To jest tylko wersja do druku, aby zobaczyć pełną wersję tematu, kliknij TUTAJ
Forum Fundacji Warta Goldena
Forum organizacji pomagającej psom rasy Golden Retriever w potrzebie.

PSY FUNDACJI - TAIGER i LENA - 94 i 105

TiguLeńscy - 2013-12-27, 22:15

Warna napisał/a:
Cudna jest! Ja ostatnio mam fazę na kota. :-D


takiego czy jakiegokolwiek? :mrgreen: w każdym razie polecam, futro przed, futro pod i futro na -działa uspokajająco ;)

Warna - 2013-12-27, 22:30

Dla mnie najważniejszy byłby charakter kota. Wyglądać może obojętnie jak. :-D Tym samym kieruję się przy wyborze ludzi. :mrgreen: :mrgreen: :mrgreen:
TiguLeńscy - 2013-12-27, 22:33

żeby tak już dosycić dzisiejszą wizytę mam jeszcze fajne fotki Taigera, zawsze kiedy widzę jego pozy fascynuje mnie jego uplątanie łap do spania, czy Wasze psy tez tak robią?
Aga_TRuficzkowa - 2013-12-27, 22:36

Oj tak, Tigerek potrafi się skulić tak aby nie istniał, potrafi wejść w dziurę, w którą wejść nie można, to zasługa Trufli.......niestety.....mam nadzieję, że nie ma już nocnych koszmarów jak ta jędza go na początku pobytu u nas męczyła.
TiguLeńscy - 2013-12-27, 22:40

nie, nie, żadnych koszmarów oprócz naszego sąsiada Taigerek nie ma :) . ale na naszego sąsiada koszmar mają wszystkie psy we wsi, jak i co niektóre człowieki :lol:
Rufiakowa Amcia - 2013-12-27, 22:40

Ja, jak zwykle, nagapić się na to stadko nie mogę. Marzę o kocie, który rozruszałby mi psa, bo Rufek podobno w DT całkiem niezłe tańce z kotami uskuteczniał. I jak zobaczyłam mysią komitywę.... :rotfl: :rotfl: :rotfl:

Grażynko, ja Cię bardzo proszę, Ty nas nasycaj częściej swoimi stworkami, nie masz już wymówek, wszystkie plagi majowe już za Tobą! ;)

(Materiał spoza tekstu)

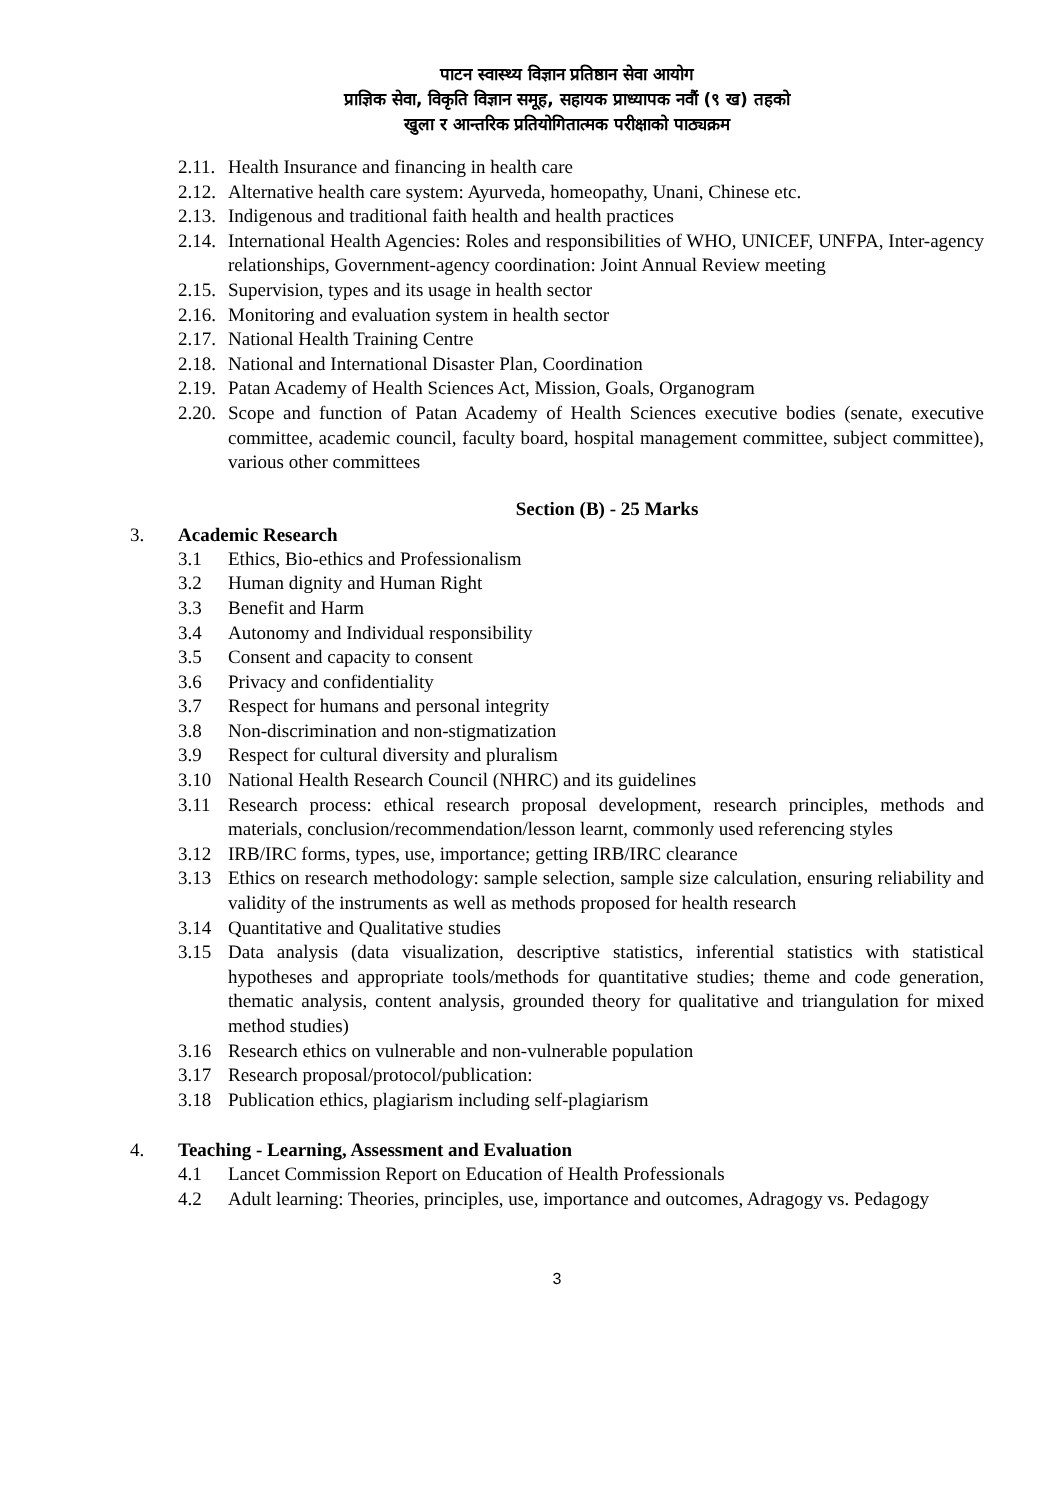पाटन स्वास्थ्य विज्ञान प्रतिष्ठान सेवा आयोग
प्राज्ञिक सेवा, विकृति विज्ञान समूह, सहायक प्राध्यापक नवौं (९ ख) तहको
खुला र आन्तरिक प्रतियोगितात्मक परीक्षाको पाठ्यक्रम
2.11. Health Insurance and financing in health care
2.12. Alternative health care system: Ayurveda, homeopathy, Unani, Chinese etc.
2.13. Indigenous and traditional faith health and health practices
2.14. International Health Agencies: Roles and responsibilities of WHO, UNICEF, UNFPA, Inter-agency relationships, Government-agency coordination: Joint Annual Review meeting
2.15. Supervision, types and its usage in health sector
2.16. Monitoring and evaluation system in health sector
2.17. National Health Training Centre
2.18. National and International Disaster Plan, Coordination
2.19. Patan Academy of Health Sciences Act, Mission, Goals, Organogram
2.20. Scope and function of Patan Academy of Health Sciences executive bodies (senate, executive committee, academic council, faculty board, hospital management committee, subject committee), various other committees
Section (B) - 25 Marks
3. Academic Research
3.1 Ethics, Bio-ethics and Professionalism
3.2 Human dignity and Human Right
3.3 Benefit and Harm
3.4 Autonomy and Individual responsibility
3.5 Consent and capacity to consent
3.6 Privacy and confidentiality
3.7 Respect for humans and personal integrity
3.8 Non-discrimination and non-stigmatization
3.9 Respect for cultural diversity and pluralism
3.10 National Health Research Council (NHRC) and its guidelines
3.11 Research process: ethical research proposal development, research principles, methods and materials, conclusion/recommendation/lesson learnt, commonly used referencing styles
3.12 IRB/IRC forms, types, use, importance; getting IRB/IRC clearance
3.13 Ethics on research methodology: sample selection, sample size calculation, ensuring reliability and validity of the instruments as well as methods proposed for health research
3.14 Quantitative and Qualitative studies
3.15 Data analysis (data visualization, descriptive statistics, inferential statistics with statistical hypotheses and appropriate tools/methods for quantitative studies; theme and code generation, thematic analysis, content analysis, grounded theory for qualitative and triangulation for mixed method studies)
3.16 Research ethics on vulnerable and non-vulnerable population
3.17 Research proposal/protocol/publication:
3.18 Publication ethics, plagiarism including self-plagiarism
4. Teaching - Learning, Assessment and Evaluation
4.1 Lancet Commission Report on Education of Health Professionals
4.2 Adult learning: Theories, principles, use, importance and outcomes, Adragogy vs. Pedagogy
3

Aha, ups, znów mi się zdjęcie skradło :oops: :P

Korbulowa Familia - 2013-12-27, 22:45

No moja ulubiona rodzina wreszcie się odezwała :mrgreen:
Wasze opowieści i przy tym zdjęcia wprawiają mnie w błogostan... :)
Widzę, że Ragunia się doczekaliście ;) Ja czekam, ale musiałam na chwilkę przesunąć adopcję ;)
U Was jak zawsze pięknie!!!

TiguLeńscy - 2013-12-27, 23:00

Amelko, zdjęcia proszę bardzo się częstować :)
a co do reszty tak jak pisałam, postaram się :) zresztą Ty tak daleko masz... że mogłabyś sama te fotki porobić i przy okazji patrol z naszymi w lesie zaliczyć :)

Korbulowa, moja ragdolka miała być brytyjką :D
a Franię "odkupiłam" i jechałam po nią 400 km... bo wtedy (w wakacje) nie było nic, zresztą sama widzisz jak trudno takiego kota zdobyć, a szkoda ;)

pomijając fakt, że mimo przyjaźni i miłości, jaką darzą się nasze zwierzęta, akurat moje koty wyjątkowo się nie kochają :|

dziękuję Wam dziewczyny, że mimo moich obsuwek tak mnie zawsze miło skomentujecie :buzki:

Joanna_i_Wojtek - 2013-12-27, 23:19

Co za wspaniałe psiaki! I kociaki! Jak już zostało napisane - czyta się i ogląda jak super serial, znacznie lepszy niż te oferowane w telewizji. Mysia komitywa - padłam ze śmiechu. A zawijanie przed snem? Toż to jakiś odlot! Nasz się rozciąga jak parówa i podpiera ścianę, co by nie przegrała z grawitacją, w końcu nic nie wiadomo.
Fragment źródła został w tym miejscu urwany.